Question: Med11, obtaining phylogenetic profiles of homologs by multiple means.
As introduced in the lectures we want to know for protein complexes in which species homologs and orthologs of their components occur. Here we will look at med11, a short/small subunit of the mediator complex. For med11 the problem is finding homologs rather than distinguishing paralogs from orthologs.
Run psi-blast iteration 2 of search of MED11. What happens to YALI0E20053p and WP_043903783.1. Give an explanation for why this happens.
How are the sequences (that are significantly similar to yeast med11 according to (PSI-)BLAST) annotated with regards to function? (how) Do you think you can now improve on some of these annotation? Check the genbank entries of some hits
Look for the protein with identifier KEY78982 in your second iteration psiblast and try to find it in the output of the first iteration. Explain your findings.
To find homologs (which are likely also orthologs) of med11 we maybe do not need to do psiblast. Go to PFAM and look up the med11 entry. Download the hmm model of med11 from PFAM (link to curation and models in the side bar; then the hyperlink "download" at the bottom). Run the pfam domain against full UNIPROT (i.e. change the target database) by using online HMMSEARCH . After having done the hmmsearch, search for the med11 hit in Trichomonas via the taxonomy link / filter at the top. How is this protein annotated with regards to function, i.e. what function does the database predict for this protein?
Get the sequence of the protein in Trichomonas that is hit by the med11 hmm. Blast(slow) or phmmer(somewhat faster) this sequence. How many significant hits do you obtain? Try to explain this. And could you have done a iteratively generated profile search from the Trichomonas sequence?
Go to http://orthomcl.org/orthomcl/. In the "Groups Quick Search" search box, search for med11.
How many orthologous groups do you find? Why did we find these groups, i.e. why are they found with the text query med11?

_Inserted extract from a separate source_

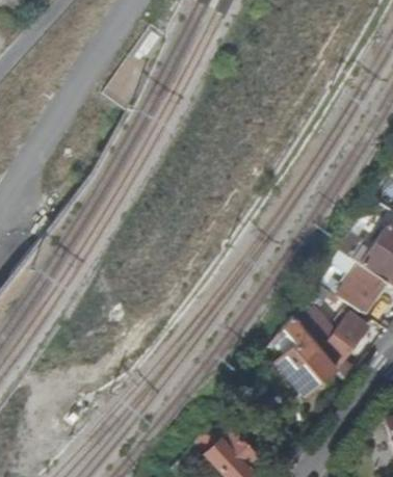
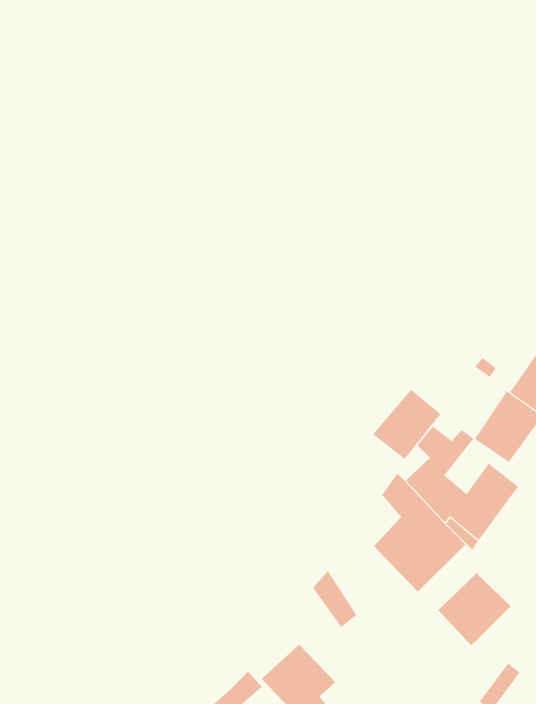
building: none -> [373,389,441,460]
building: none -> [437,572,512,646]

Click on the phyletic patterns tab.
Inspect the phyletic patterns and the species compostion. To what extend do they overlap or avoid each other (feel free to something more smart than using your eyes although I do not know what) What do you think is going on here?
- Obtain the protein sequence of Med11 from here. At NCBI perform a PSI-BLAST search with as query the protein sequence of Med11 and with adjusted paramters. To perform a psiblast instead of a blast, you need to change the search from blast to psi-blast under"Program Selection". Adjust the "max target sequences" to 5000 (you need to expand the "Algorithm parameters" button to see this and other options). Also check whether your search is not still limited to a few species because of previous blast searches (if your blast is still limited to a few species, press the reset page button; and re-adjust the changes as described in this question).
(link to PSI-BLAST). Is there Conseved Domain (Putative conserved domains) match at the top of the output page before the blast output? Ifso to which family/domain?
- In the PSI-BLAST output, look at the hit with XP_504172 and look at the hit with WP_043903783.
Specifically you should note the bits(score), the Expect (=e-value) and the Identity.
- Now we are going to see how both "greyzone" hits fit with the signigicantly similar sequences of blast (without iterating). Do the following:
- Save the page with the first psiblast results. Collect the protein sequences of (a selection of) significant hits and put them in a text file. To do so, first do something smart with NCBI here, which frees you from
having to cut-and-paste each individual protein sequence and directly sent the sequences into a file (e.g. select the sequences you want to do download, press download, select FASTA (Complete sequences), and save your file).
Add the protein sequences of the two hits (XP_504172 and WP_043903783) to the fasta file. You can add sequences by opening the sequence file of the significant hits using a text editor such as wordpad and then paste the sequences of the two sequences into this file using the fasta format.
Go to clustalOmega (http://www.ebi.ac.uk/Tools/msa/clustalo/) online.
Submit your downloaded sequences for multiple sequence alignment. Inspect the alignment (use jalview which should be installed on the university computers or see if the jalview button works from the clustal output (or switch browsers / laptops until you find a browser in which it works)).